Patrick Szersnovicz
Diapason, France
avril 2015

Après avoir excellemment enregistré les quatuors à cordes de Szymanovski, Lutoslawski, Penderecki et Gorecki, le Royal String Quartet, remarquable formation polonaise, nous révèle un visage plus récent de sa musique nationale.

Ancien élève de Wlodzimierz Kotonski et Tadeusz Baird, Pawel Szymański développe un langage personnel oscillant entre ce qu'il nomme "surconventionnalisme"—s'apparentant de loin, par son usage d'emprunts au "polystylisme" de Schnittke—, une volonté plus avant-gardiste, détachée des tendances rétro ou postmodernes.

Placées en début de programme, les Cinq pièces pour quatuor (1992) offrent une introduction quasi idéale à son art. En dix-huit minutes, on y passe de subtils trilles, détours et motifs évoquant fugacement des figures du XVIIIe siècle à une musique parfois féroce et bourrue qui, malgré son obstination tonale et ses chevauchants arpèges pouvant rappeler le minimalisme américain, vise une plus grande originalité.

Les récentes Quatre pièces pour quatuor (2013) s'enchaînent sans interruption et dévoilent un autre aspect de la musique de Szymański: l'ombre de Lutoslawski se profile derrière l'usage de micro-intervalles, d'unissons déplacés et les processus cumulatifs.
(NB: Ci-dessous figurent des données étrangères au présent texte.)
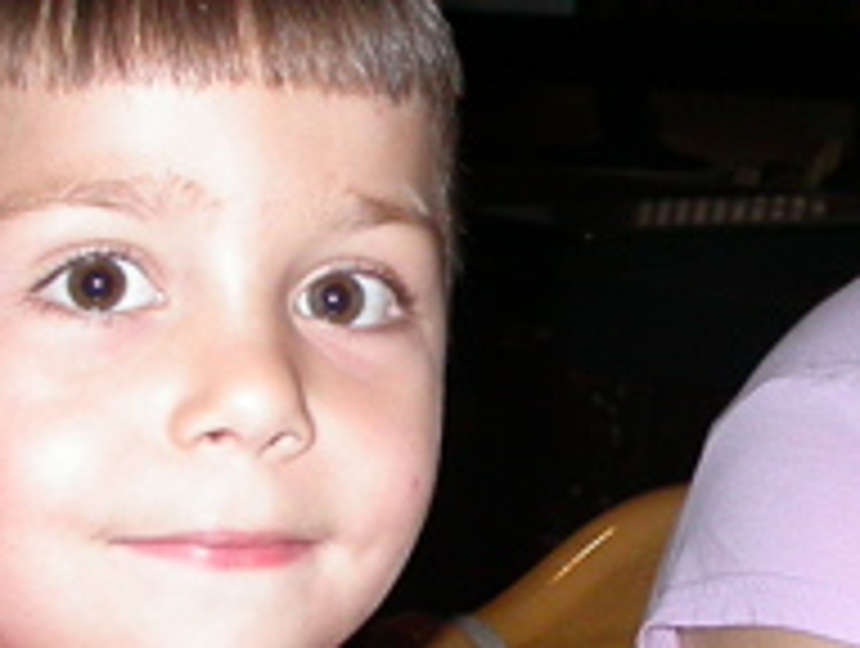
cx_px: 765
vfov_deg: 11.7
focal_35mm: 127
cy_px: 328
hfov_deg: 15.3
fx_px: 3161
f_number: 2.6
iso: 200
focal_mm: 7.85
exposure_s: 1/60
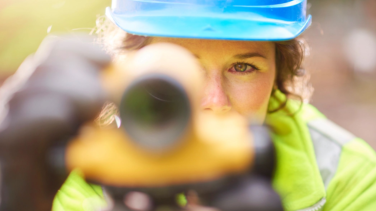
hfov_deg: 23.7
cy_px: 102
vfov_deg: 13.4
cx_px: 187
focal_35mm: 90
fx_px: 897
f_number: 2
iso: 250
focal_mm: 85
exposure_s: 1/400
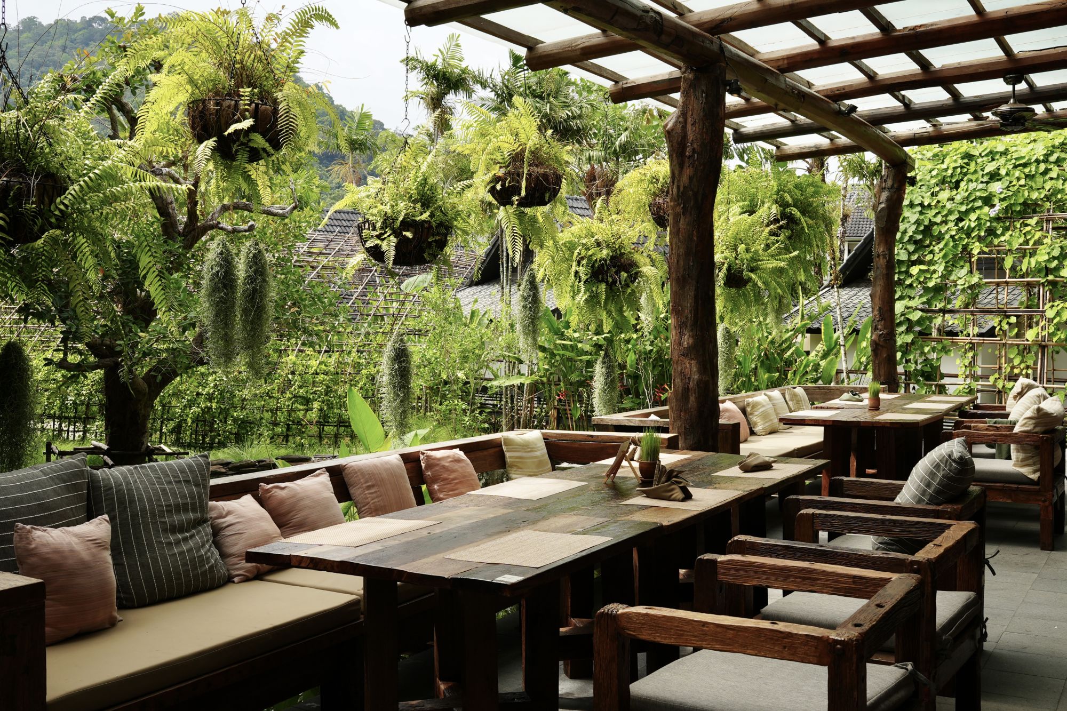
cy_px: 356
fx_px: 1008
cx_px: 534
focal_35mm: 34
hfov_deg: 55.8
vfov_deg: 38.9
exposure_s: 1/100
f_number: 7.1
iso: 100
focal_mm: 22.9
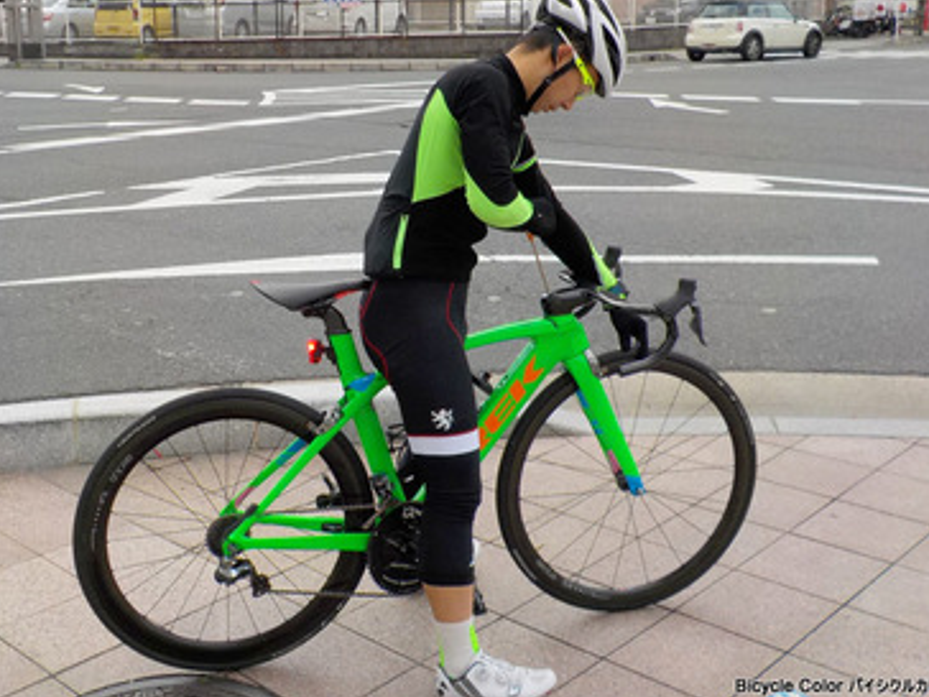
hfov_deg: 55.4
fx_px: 886
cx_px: 470
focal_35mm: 33
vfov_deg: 42.9
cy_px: 334
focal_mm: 4.1
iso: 125
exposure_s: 1/200
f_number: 3.3
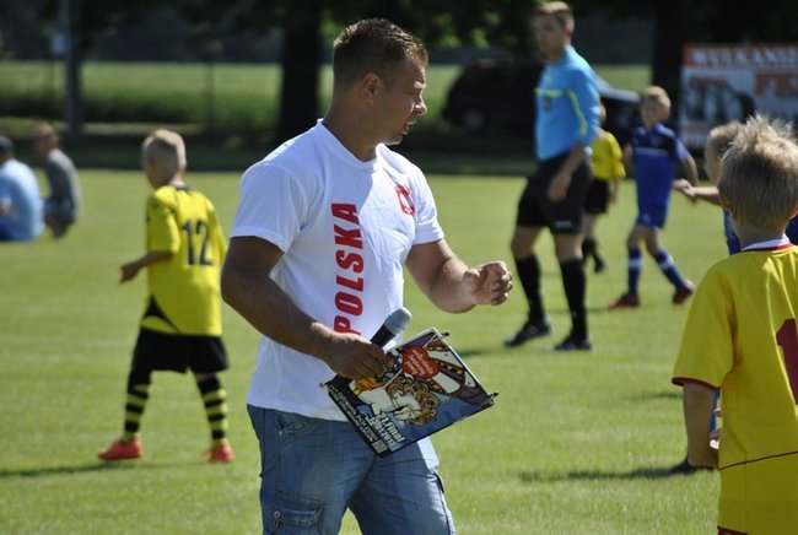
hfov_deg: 6.9
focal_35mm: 300
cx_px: 399
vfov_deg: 4.6
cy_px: 268
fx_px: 6662
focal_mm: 200
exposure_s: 1/640
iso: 200
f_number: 5.6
Ecrites en 1982 à l'occasion du centenaire de Szymanowski, les Deux pièces pour quatuor n'ont en vérité aucun rapport avec ce grand ancêtre de la musique polonaise contemporaine. Elles marient un ton de lamentation proche de Lutoslawski à une texture rythmique et harmonique de plus en plus stratifiée, qui ne redoute ni les élans fiévreux ni les heurts et surprend par une sorte d'urgence étouffée.

Autre élève de Kotonski, et d'abord clarinettiste, Pawel Mykietyn (né en 1971) laisse transparaître lui aussi, dans son beau Quatuor nº2 (2006) en un seul mouvement, l'influence de Lutoslawski (technique de "chaîne" dans la progression des idées). Comme Szymański, il est captivé par les micro-intervalles et les harmoniques, leurs sons partiels aigus évoquant ici un harmonica de verre ou même les échos d'un folklore imaginaire.

Le Royal String Quartet domine avec une précision acérée et une aisance presque désinvolte ces pages don’t la brillance raffinée semble cependant répondre plus souvent à des préoccupations de timbre que de substance ou de structure.